By Eva Weber
As we make our way through the half way point of the semester, having completed some difficult midterm exams, many of us might be heaving sighs of relief.
There are those of us, however, who despite having the weight of midterms lifted off our shoulders have begun to panic.
With the semester drawing close to the end, the realization that spring semester is slowly creeping up on us has many seniors alarmed. The ever-approaching deadline comes with the realization that our lives here at Simmons are coming to an end, and that we must step out into this so called “real world” and make something of ourselves.
Friends and family members may already be asking the ever terrifying question, “What are you going to do after college?”
What am going to do? Did I pick the right major for my future job? Do I even know what I want that job to be? Do I have the slightest clue where I even want to live? The questions start to pile up and for some they may remain unanswered.

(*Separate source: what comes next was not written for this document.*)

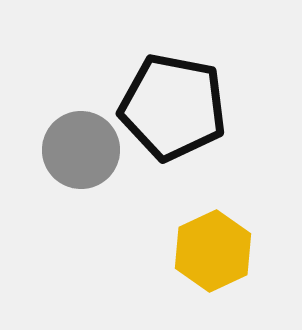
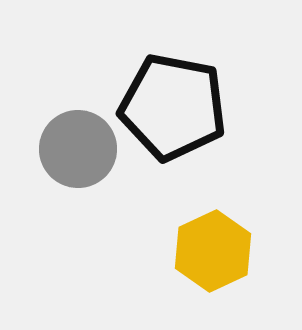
gray circle: moved 3 px left, 1 px up
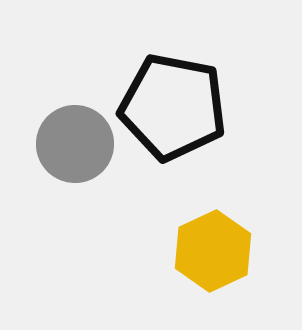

Who do we turn towards while stuck in this rut about our futures? Tina Fey? Hillary Clinton? Successful Simmons alumnae?
Might I suggest Homer Simpson: an average citizen with a loving, supportive family and no clue what he wants to do with his life (sound like a college student you might know?)
Homer Simpson might not be the first person who comes to mind as inspiration, but take a deeper look. Over the past 400 episodes of the Simpsons, Homer has landed 188 different jobs: from astronaut to voice actor, to telemarketer to public speaker. Sure, 188 different jobs might paint him as an unreliable worker, but bear with me here.
Homer is an inspiration to the confused college student for many reasons, and there are lots of lessons we can learn from him.
To begin with, Homer is open to new experiences, even if he’s not sure what he’s getting himself into. This is a great way to be when job hunting or even when you’re looking for internships. Take a look at an application; it may not be exactly what you were looking for, but apply anyway. It could turn out that you really enjoy the work and want to delve deeper into it. Just be open to new possibilities.
Remaining stubborn and static about not finding any openings with the career you were dead set on isn’t going to help anything. Branch out! Learn some new skills so that when an opportunity to snatch up your dream job comes, you’re a more versatile, skilled (and therefore more desirable) worker.
Another thing we can learn from Homer is how to network.
This lesson coincides with being open to new experiences. You’ve also got to be open to meeting new people. Most of the jobs Homer landed were from being a nice guy to the right people. You never know who could be connected to who and where relationships can take you.
It can always be a bit daunting to introduce yourself to the higher-ups in the world, but you have to remember that they used to be exactly where you’re standing. It’s also key to remember that they got to where they are now by branching out and making connections to help further their successes. All you need to do is step out of your shell and let people know that you’re a valuable person, who’s ready to take on whatever life throws at you.
Probably the most important thing we can learn from Homer Simpson is a lesson on passion. With every new career, Homer threw himself into his work and was passionate about it. Granted, his time with a new career may have only lasted for one episode before he was on to the next one, but I stand by my case. Be passionate about whatever you’re doing.
Don’t waste your time looking at jobs that put money in the bank; find a job opportunity that you’re excited to tackle. And don’t just stick to one thing. You can begin a job with high energy, but if your passions start to make you look elsewhere, go for it! Don’t get stuck just because it’s stable; find what makes you happy. Finding a job you love means never having to work a day in your life.
Yes, Homer Simpson can be incompetent, and yes, he’s failed at a lot of his jobs, but so will you. Things won’t always work out, and it’s better to fail fast and move onto the next thing. Find your strengths and weaknesses through your failures; don’t just mope about them, learn from them.